* [WORK ITEM]
Output the data verbatim, with nothing added or dropped.

* [RECORDS SUPPLIED]
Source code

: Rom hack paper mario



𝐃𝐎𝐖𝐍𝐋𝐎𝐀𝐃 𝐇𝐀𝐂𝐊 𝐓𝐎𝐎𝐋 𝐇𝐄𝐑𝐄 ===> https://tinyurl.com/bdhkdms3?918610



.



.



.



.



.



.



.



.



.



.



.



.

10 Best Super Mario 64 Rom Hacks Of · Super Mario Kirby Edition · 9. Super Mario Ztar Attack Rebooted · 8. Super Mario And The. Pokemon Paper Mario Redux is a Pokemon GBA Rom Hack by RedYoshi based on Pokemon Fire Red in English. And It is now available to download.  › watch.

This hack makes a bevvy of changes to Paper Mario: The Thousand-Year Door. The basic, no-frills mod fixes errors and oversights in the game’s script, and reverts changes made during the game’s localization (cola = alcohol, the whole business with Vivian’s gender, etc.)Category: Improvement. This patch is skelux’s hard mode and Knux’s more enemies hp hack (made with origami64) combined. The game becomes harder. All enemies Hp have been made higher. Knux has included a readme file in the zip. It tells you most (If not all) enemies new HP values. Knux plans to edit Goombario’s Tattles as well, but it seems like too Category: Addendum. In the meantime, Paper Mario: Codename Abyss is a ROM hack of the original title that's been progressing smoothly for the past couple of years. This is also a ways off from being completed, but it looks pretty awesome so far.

* [RESULT FOR THIS EXERCISE]
Source code

: Rom hack paper mario



𝐃𝐎𝐖𝐍𝐋𝐎𝐀𝐃 𝐇𝐀𝐂𝐊 𝐓𝐎𝐎𝐋 𝐇𝐄𝐑𝐄 ===> https://tinyurl.com/bdhkdms3?918610



.



.



.



.



.



.



.



.



.



.



.



.

10 Best Super Mario 64 Rom Hacks Of · Super Mario Kirby Edition · 9. Super Mario Ztar Attack Rebooted · 8. Super Mario And The. Pokemon Paper Mario Redux is a Pokemon GBA Rom Hack by RedYoshi based on Pokemon Fire Red in English. And It is now available to download.  › watch.

This hack makes a bevvy of changes to Paper Mario: The Thousand-Year Door. The basic, no-frills mod fixes errors and oversights in the game’s script, and reverts changes made during the game’s localization (cola = alcohol, the whole business with Vivian’s gender, etc.)Category: Improvement. This patch is skelux’s hard mode and Knux’s more enemies hp hack (made with origami64) combined. The game becomes harder. All enemies Hp have been made higher. Knux has included a readme file in the zip. It tells you most (If not all) enemies new HP values. Knux plans to edit Goombario’s Tattles as well, but it seems like too Category: Addendum. In the meantime, Paper Mario: Codename Abyss is a ROM hack of the original title that's been progressing smoothly for the past couple of years. This is also a ways off from being completed, but it looks pretty awesome so far.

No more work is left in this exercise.